**Your objective:**
Find and copy the lines in the records beneath this task that contain the word "shoulder".

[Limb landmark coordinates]
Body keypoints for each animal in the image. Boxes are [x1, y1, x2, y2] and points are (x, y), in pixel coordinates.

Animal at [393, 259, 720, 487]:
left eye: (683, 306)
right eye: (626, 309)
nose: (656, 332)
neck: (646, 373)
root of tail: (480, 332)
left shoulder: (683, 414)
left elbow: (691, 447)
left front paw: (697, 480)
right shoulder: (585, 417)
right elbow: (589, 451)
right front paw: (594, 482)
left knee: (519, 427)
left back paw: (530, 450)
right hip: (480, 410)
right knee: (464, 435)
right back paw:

--

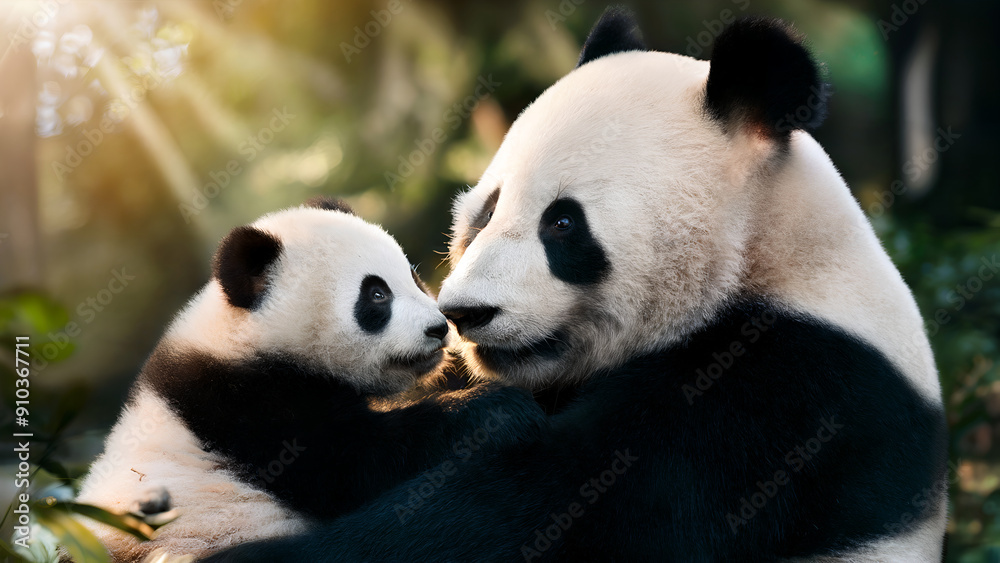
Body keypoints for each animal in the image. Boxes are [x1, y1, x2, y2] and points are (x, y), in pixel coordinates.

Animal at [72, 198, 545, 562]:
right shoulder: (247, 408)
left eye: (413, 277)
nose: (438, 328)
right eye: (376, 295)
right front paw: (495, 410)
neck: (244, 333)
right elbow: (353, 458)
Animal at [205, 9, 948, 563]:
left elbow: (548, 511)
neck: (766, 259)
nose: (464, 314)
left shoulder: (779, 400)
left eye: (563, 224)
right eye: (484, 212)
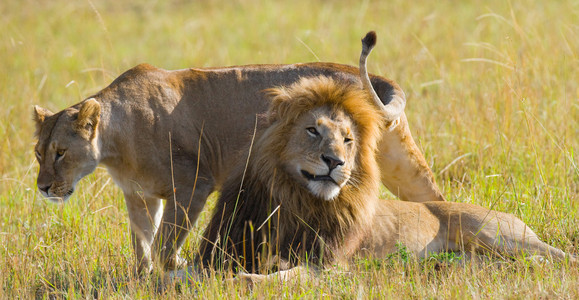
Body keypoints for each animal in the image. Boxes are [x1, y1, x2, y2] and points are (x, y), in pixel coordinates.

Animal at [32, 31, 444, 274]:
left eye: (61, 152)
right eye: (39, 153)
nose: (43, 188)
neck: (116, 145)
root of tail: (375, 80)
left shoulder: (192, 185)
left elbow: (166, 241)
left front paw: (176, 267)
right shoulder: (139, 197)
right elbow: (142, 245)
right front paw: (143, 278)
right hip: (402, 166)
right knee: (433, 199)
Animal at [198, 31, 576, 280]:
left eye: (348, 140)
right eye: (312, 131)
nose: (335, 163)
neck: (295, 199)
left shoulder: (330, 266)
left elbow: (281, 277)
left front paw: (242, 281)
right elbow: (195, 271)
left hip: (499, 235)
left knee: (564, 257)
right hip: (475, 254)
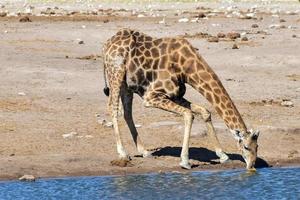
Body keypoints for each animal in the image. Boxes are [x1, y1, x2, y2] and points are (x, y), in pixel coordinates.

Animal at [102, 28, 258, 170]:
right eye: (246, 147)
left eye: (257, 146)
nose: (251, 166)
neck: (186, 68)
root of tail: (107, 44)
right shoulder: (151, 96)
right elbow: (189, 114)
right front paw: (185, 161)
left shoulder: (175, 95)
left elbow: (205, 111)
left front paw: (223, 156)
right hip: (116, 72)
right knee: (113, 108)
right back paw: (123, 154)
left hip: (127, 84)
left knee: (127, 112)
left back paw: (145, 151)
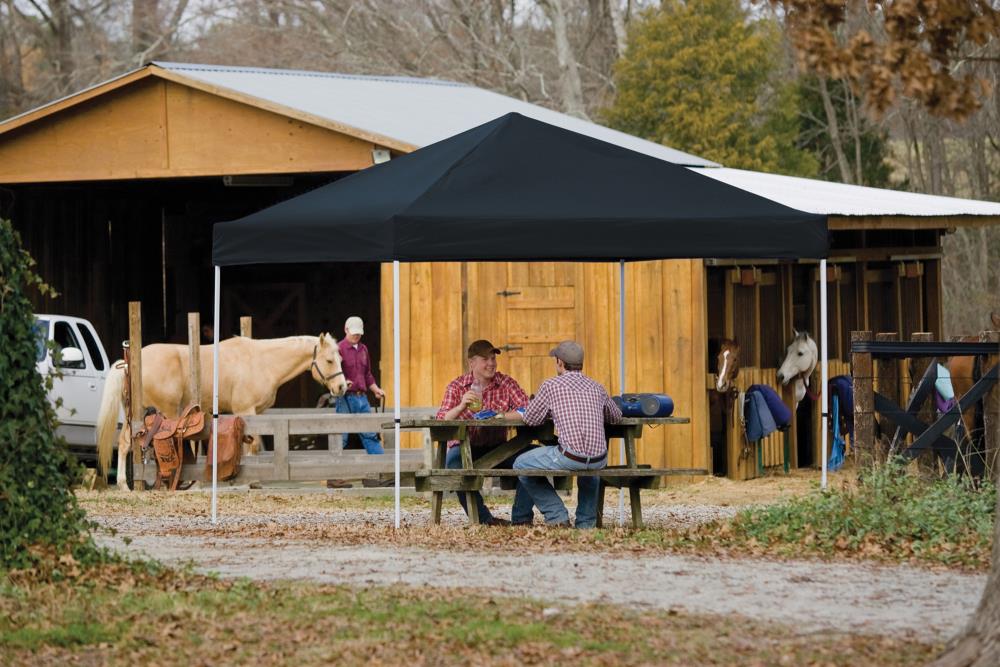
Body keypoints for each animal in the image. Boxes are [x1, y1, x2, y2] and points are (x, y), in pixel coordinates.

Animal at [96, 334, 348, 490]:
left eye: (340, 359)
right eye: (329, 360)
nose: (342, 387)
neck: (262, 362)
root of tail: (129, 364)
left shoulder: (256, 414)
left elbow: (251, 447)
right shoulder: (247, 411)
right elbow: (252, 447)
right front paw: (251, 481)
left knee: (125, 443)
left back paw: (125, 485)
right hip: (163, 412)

**Response area:**
left shoulder: (683, 414)
right shoulder: (585, 417)
right shoulder: (247, 408)
left shoulder: (779, 400)
left shoulder: (192, 185)
right shoulder: (139, 197)
left shoulder: (330, 266)
right shoulder: (151, 96)
left shoulder: (175, 95)
left shoulder: (256, 414)
right shoulder: (247, 411)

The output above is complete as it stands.